I dati diffusi poche settimane fa dall’Oxfam parlano chiaro: nel 2025 l’1% più ricco della popolazione mondiale possiede quasi il 60% della ricchezza globale, mentre la povertà relativa è tornata a crescere anche nei Paesi occidentali, inclusa l’Italia. Le nuove forme di lavoro, tra piattaforme digitali e contratti precari, hanno minato la dignità lavorativa conquistata in decenni di lotte sindacali. Le lavoratrici e i lavoratori della logistica, della cura, del turismo — spesso migranti o giovani — continuano a essere invisibili, malpagati e senza tutele reali.
Eppure, a fronte di questa realtà, sentiamo ogni giorno raccontare che la crescita economica basta a risolvere ogni problema. Ma crescita per chi? E a quale prezzo per il pianeta, già stremato da disastri climatici che colpiscono sempre i più poveri?
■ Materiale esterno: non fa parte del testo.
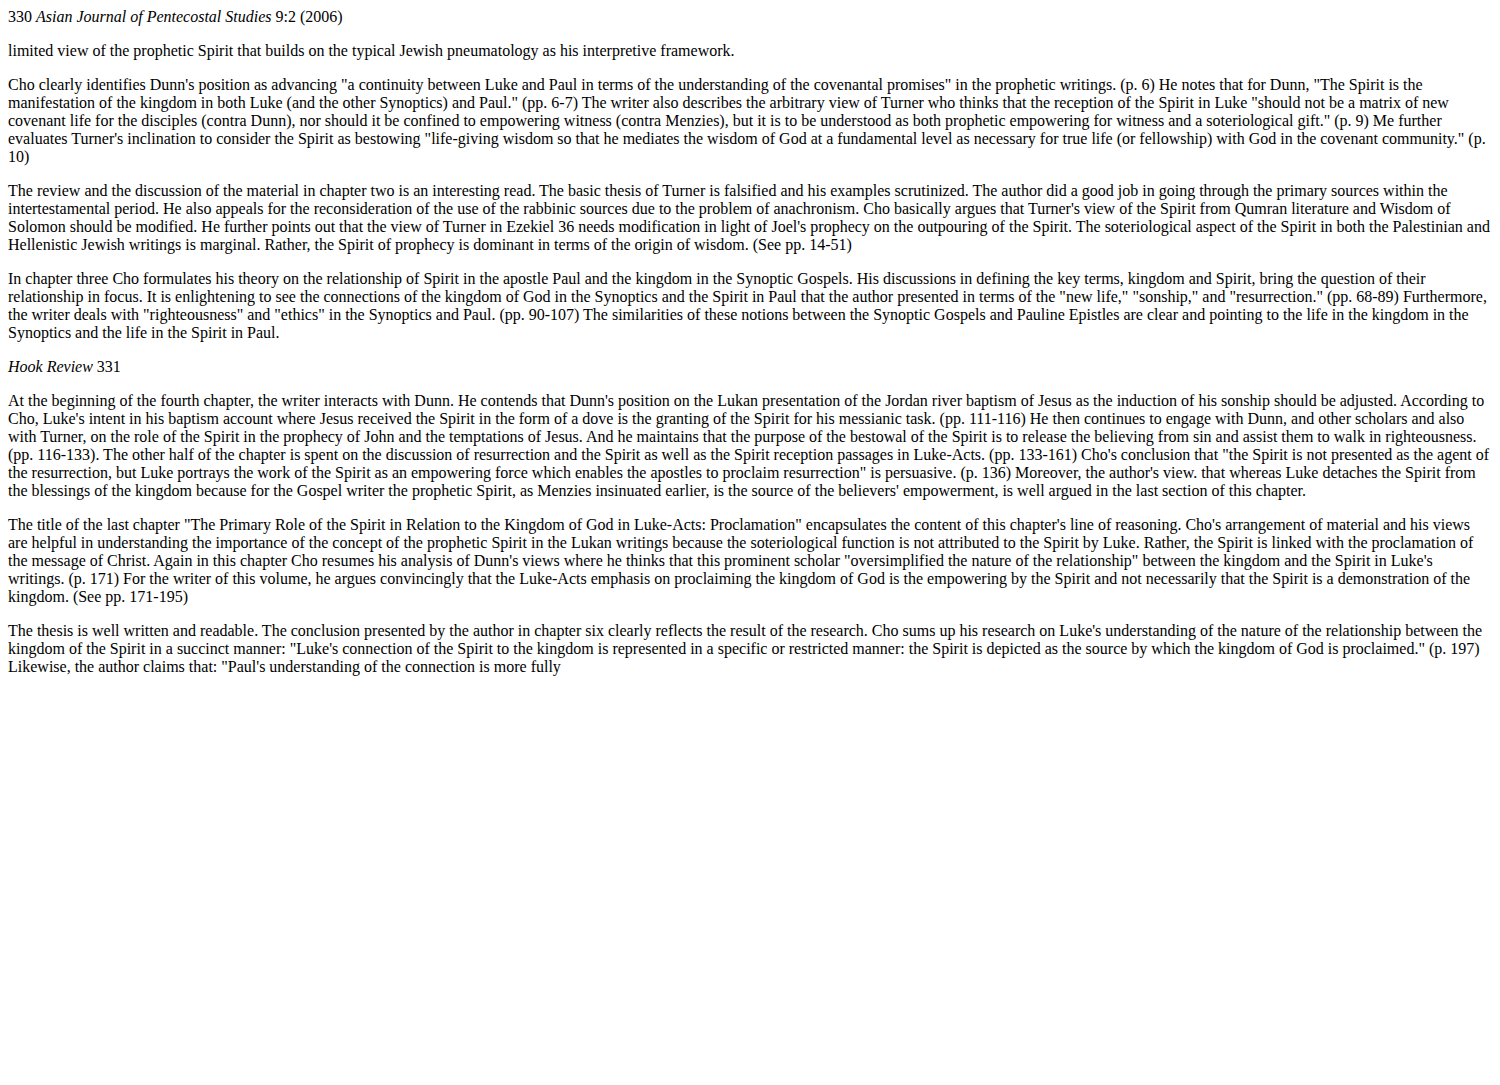330 Asian Journal of Pentecostal Studies 9:2 (2006)
limited view of the prophetic Spirit that builds on the typical Jewish pneumatology as his interpretive framework.
Cho clearly identifies Dunn's position as advancing "a continuity between Luke and Paul in terms of the understanding of the covenantal promises" in the prophetic writings. (p. 6) He notes that for Dunn, "The Spirit is the manifestation of the kingdom in both Luke (and the other Synoptics) and Paul." (pp. 6-7) The writer also describes the arbitrary view of Turner who thinks that the reception of the Spirit in Luke "should not be a matrix of new covenant life for the disciples (contra Dunn), nor should it be confined to empowering witness (contra Menzies), but it is to be understood as both prophetic empowering for witness and a soteriological gift." (p. 9) Me further evaluates Turner's inclination to consider the Spirit as bestowing "life-giving wisdom so that he mediates the wisdom of God at a fundamental level as necessary for true life (or fellowship) with God in the covenant community." (p. 10)
The review and the discussion of the material in chapter two is an interesting read. The basic thesis of Turner is falsified and his examples scrutinized. The author did a good job in going through the primary sources within the intertestamental period. He also appeals for the reconsideration of the use of the rabbinic sources due to the problem of anachronism. Cho basically argues that Turner's view of the Spirit from Qumran literature and Wisdom of Solomon should be modified. He further points out that the view of Turner in Ezekiel 36 needs modification in light of Joel's prophecy on the outpouring of the Spirit. The soteriological aspect of the Spirit in both the Palestinian and Hellenistic Jewish writings is marginal. Rather, the Spirit of prophecy is dominant in terms of the origin of wisdom. (See pp. 14-51)
In chapter three Cho formulates his theory on the relationship of Spirit in the apostle Paul and the kingdom in the Synoptic Gospels. His discussions in defining the key terms, kingdom and Spirit, bring the question of their relationship in focus. It is enlightening to see the connections of the kingdom of God in the Synoptics and the Spirit in Paul that the author presented in terms of the "new life," "sonship," and "resurrection." (pp. 68-89) Furthermore, the writer deals with "righteousness" and "ethics" in the Synoptics and Paul. (pp. 90-107) The similarities of these notions between the Synoptic Gospels and Pauline Epistles are clear and pointing to the life in the kingdom in the Synoptics and the life in the Spirit in Paul.
Hook Review 331
At the beginning of the fourth chapter, the writer interacts with Dunn. He contends that Dunn's position on the Lukan presentation of the Jordan river baptism of Jesus as the induction of his sonship should be adjusted. According to Cho, Luke's intent in his baptism account where Jesus received the Spirit in the form of a dove is the granting of the Spirit for his messianic task. (pp. 111-116) He then continues to engage with Dunn, and other scholars and also with Turner, on the role of the Spirit in the prophecy of John and the temptations of Jesus. And he maintains that the purpose of the bestowal of the Spirit is to release the believing from sin and assist them to walk in righteousness. (pp. 116-133). The other half of the chapter is spent on the discussion of resurrection and the Spirit as well as the Spirit reception passages in Luke-Acts. (pp. 133-161) Cho's conclusion that "the Spirit is not presented as the agent of the resurrection, but Luke portrays the work of the Spirit as an empowering force which enables the apostles to proclaim resurrection" is persuasive. (p. 136) Moreover, the author's view. that whereas Luke detaches the Spirit from the blessings of the kingdom because for the Gospel writer the prophetic Spirit, as Menzies insinuated earlier, is the source of the believers' empowerment, is well argued in the last section of this chapter.
The title of the last chapter "The Primary Role of the Spirit in Relation to the Kingdom of God in Luke-Acts: Proclamation" encapsulates the content of this chapter's line of reasoning. Cho's arrangement of material and his views are helpful in understanding the importance of the concept of the prophetic Spirit in the Lukan writings because the soteriological function is not attributed to the Spirit by Luke. Rather, the Spirit is linked with the proclamation of the message of Christ. Again in this chapter Cho resumes his analysis of Dunn's views where he thinks that this prominent scholar "oversimplified the nature of the relationship" between the kingdom and the Spirit in Luke's writings. (p. 171) For the writer of this volume, he argues convincingly that the Luke-Acts emphasis on proclaiming the kingdom of God is the empowering by the Spirit and not necessarily that the Spirit is a demonstration of the kingdom. (See pp. 171-195)
The thesis is well written and readable. The conclusion presented by the author in chapter six clearly reflects the result of the research. Cho sums up his research on Luke's understanding of the nature of the relationship between the kingdom of the Spirit in a succinct manner: "Luke's connection of the Spirit to the kingdom is represented in a specific or restricted manner: the Spirit is depicted as the source by which the kingdom of God is proclaimed." (p. 197) Likewise, the author claims that: "Paul's understanding of the connection is more fully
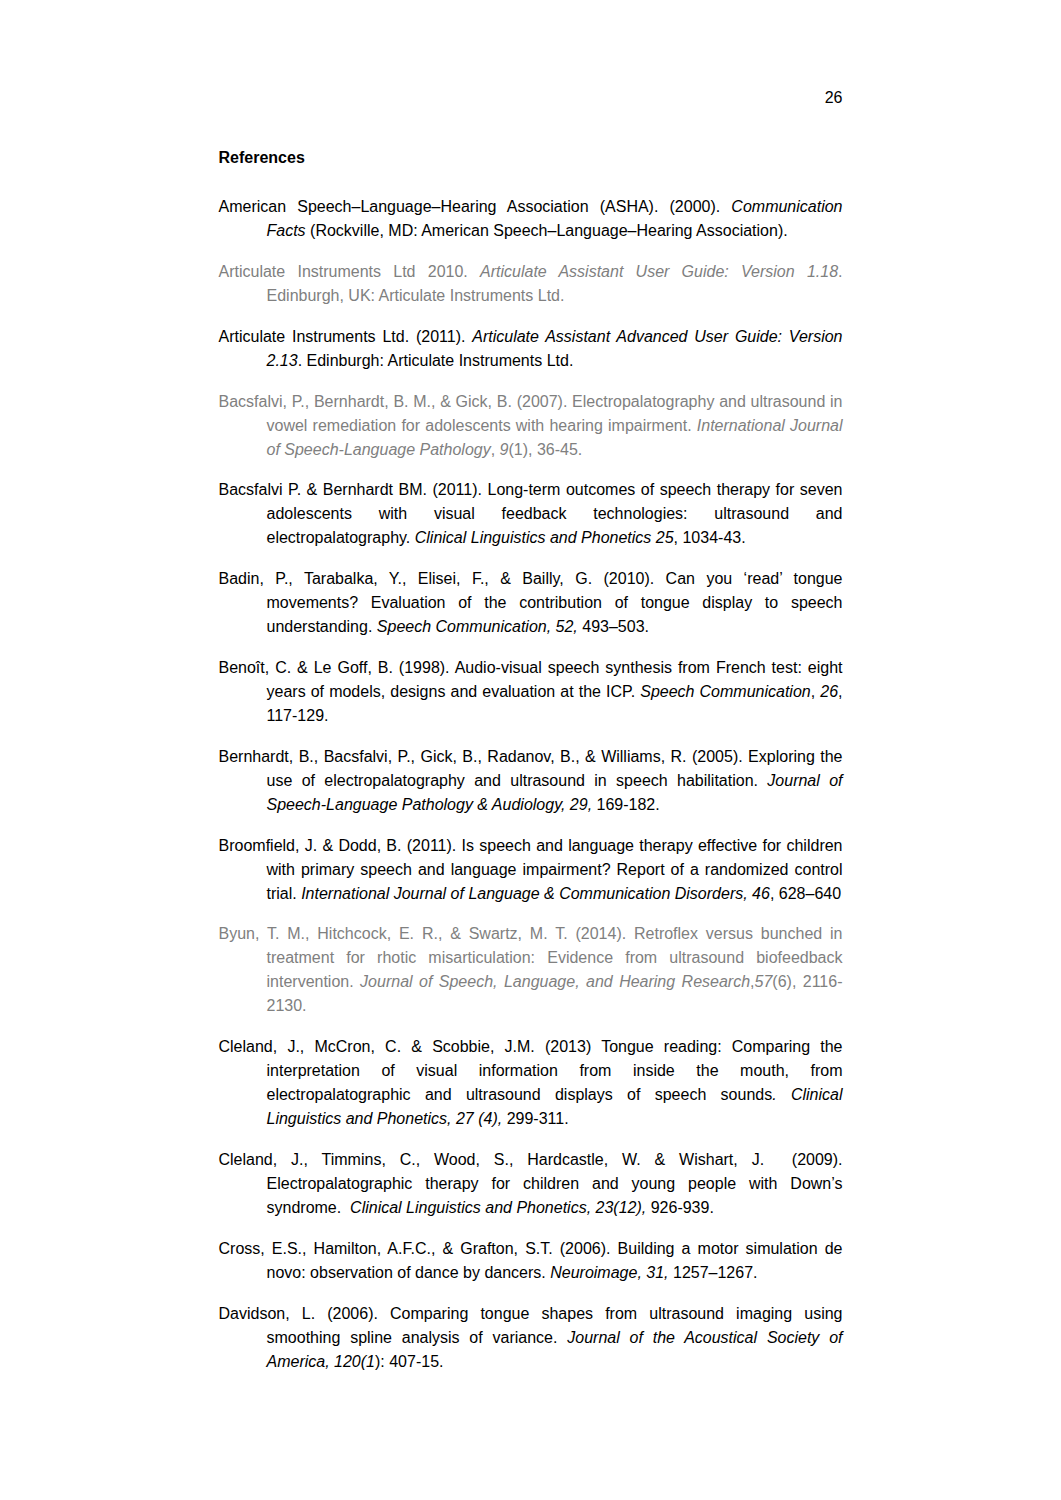26
References
American Speech–Language–Hearing Association (ASHA). (2000). Communication Facts (Rockville, MD: American Speech–Language–Hearing Association).
Articulate Instruments Ltd 2010. Articulate Assistant User Guide: Version 1.18. Edinburgh, UK: Articulate Instruments Ltd.
Articulate Instruments Ltd. (2011). Articulate Assistant Advanced User Guide: Version 2.13. Edinburgh: Articulate Instruments Ltd.
Bacsfalvi, P., Bernhardt, B. M., & Gick, B. (2007). Electropalatography and ultrasound in vowel remediation for adolescents with hearing impairment. International Journal of Speech-Language Pathology, 9(1), 36-45.
Bacsfalvi P. & Bernhardt BM. (2011). Long-term outcomes of speech therapy for seven adolescents with visual feedback technologies: ultrasound and electropalatography. Clinical Linguistics and Phonetics 25, 1034-43.
Badin, P., Tarabalka, Y., Elisei, F., & Bailly, G. (2010). Can you ‘read’ tongue movements? Evaluation of the contribution of tongue display to speech understanding. Speech Communication, 52, 493–503.
Benoît, C. & Le Goff, B. (1998). Audio-visual speech synthesis from French test: eight years of models, designs and evaluation at the ICP. Speech Communication, 26, 117-129.
Bernhardt, B., Bacsfalvi, P., Gick, B., Radanov, B., & Williams, R. (2005). Exploring the use of electropalatography and ultrasound in speech habilitation. Journal of Speech-Language Pathology & Audiology, 29, 169-182.
Broomfield, J. & Dodd, B. (2011). Is speech and language therapy effective for children with primary speech and language impairment? Report of a randomized control trial. International Journal of Language & Communication Disorders, 46, 628–640
Byun, T. M., Hitchcock, E. R., & Swartz, M. T. (2014). Retroflex versus bunched in treatment for rhotic misarticulation: Evidence from ultrasound biofeedback intervention. Journal of Speech, Language, and Hearing Research,57(6), 2116-2130.
Cleland, J., McCron, C. & Scobbie, J.M. (2013) Tongue reading: Comparing the interpretation of visual information from inside the mouth, from electropalatographic and ultrasound displays of speech sounds. Clinical Linguistics and Phonetics, 27 (4), 299-311.
Cleland, J., Timmins, C., Wood, S., Hardcastle, W. & Wishart, J. (2009). Electropalatographic therapy for children and young people with Down’s syndrome. Clinical Linguistics and Phonetics, 23(12), 926-939.
Cross, E.S., Hamilton, A.F.C., & Grafton, S.T. (2006). Building a motor simulation de novo: observation of dance by dancers. Neuroimage, 31, 1257–1267.
Davidson, L. (2006). Comparing tongue shapes from ultrasound imaging using smoothing spline analysis of variance. Journal of the Acoustical Society of America, 120(1): 407-15.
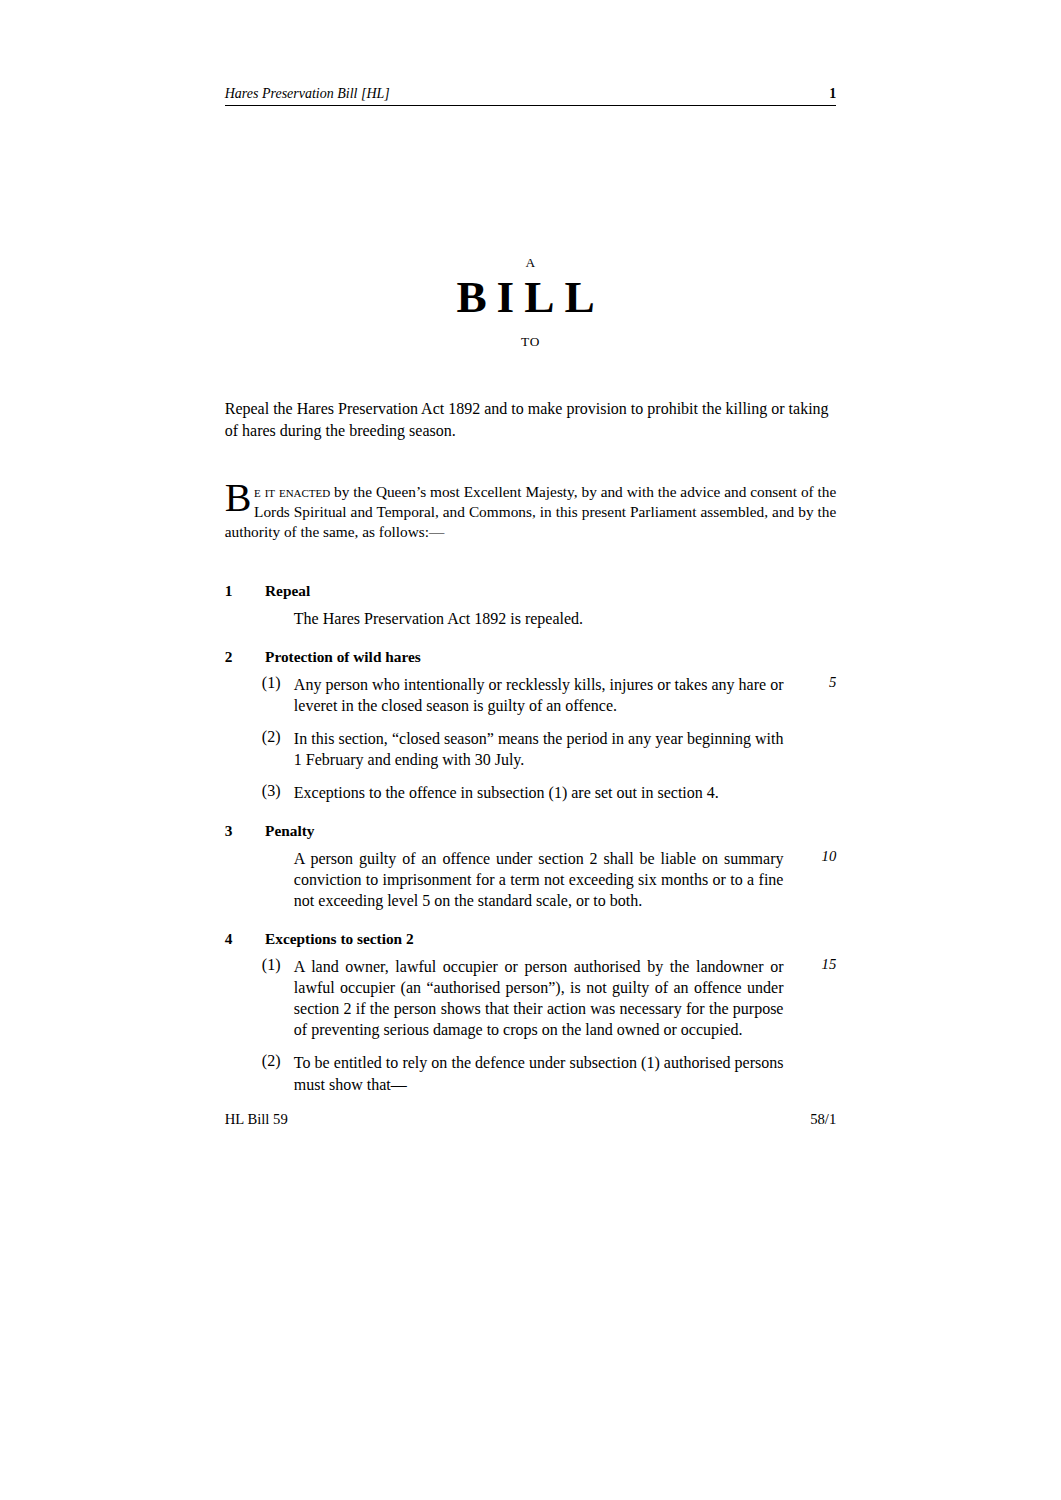Hares Preservation Bill [HL] 1
A
BILL
TO
Repeal the Hares Preservation Act 1892 and to make provision to prohibit the killing or taking of hares during the breeding season.
Be it enacted by the Queen’s most Excellent Majesty, by and with the advice and consent of the Lords Spiritual and Temporal, and Commons, in this present Parliament assembled, and by the authority of the same, as follows:—
1 Repeal
The Hares Preservation Act 1892 is repealed.
2 Protection of wild hares
(1) Any person who intentionally or recklessly kills, injures or takes any hare or leveret in the closed season is guilty of an offence. 5
(2) In this section, “closed season” means the period in any year beginning with 1 February and ending with 30 July.
(3) Exceptions to the offence in subsection (1) are set out in section 4.
3 Penalty
A person guilty of an offence under section 2 shall be liable on summary conviction to imprisonment for a term not exceeding six months or to a fine not exceeding level 5 on the standard scale, or to both. 10
4 Exceptions to section 2
(1) A land owner, lawful occupier or person authorised by the landowner or lawful occupier (an “authorised person”), is not guilty of an offence under section 2 if the person shows that their action was necessary for the purpose of preventing serious damage to crops on the land owned or occupied. 15
(2) To be entitled to rely on the defence under subsection (1) authorised persons must show that—
HL Bill 59 58/1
Oggi più che mai il Primo Maggio deve essere un momento non di retorica, ma di rilancio politico e culturale. Dobbiamo affermare che uguaglianza non significa solo redistribuire il denaro, ma redistribuire il potere: il potere di decidere sui luoghi di lavoro, sul territorio, sul proprio tempo di vita. È ora di riaffermare il diritto a un salario minimo dignitoso, alla sicurezza, a un futuro per le nuove generazioni che non sia fatto solo di stage e contratti a termine.
Serve una sinistra che abbia il coraggio di ripartire dalle radici profonde del conflitto sociale, che sappia costruire coalizioni ampie tra lavoratori, studenti, precari, movimenti ecologisti e femministi. Perché senza giustizia sociale non ci sarà giustizia climatica, e senza giustizia climatica nessuna vera libertà.
Il 1° Maggio è una occasione per ricordare le lotte di chi ha conquistato diritti che oggi diamo per scontati.
Tuttavia il Primo Maggio non deve essere solo una memoria: deve tornare a essere un progetto di trasformazione. Un giorno per ribadire che, come diceva Rosa Luxemburg, “chi non si muove, non sente le catene”.
Quest’anno, camminiamo insieme. Per l’eguaglianza. Per il lavoro. Per la vita.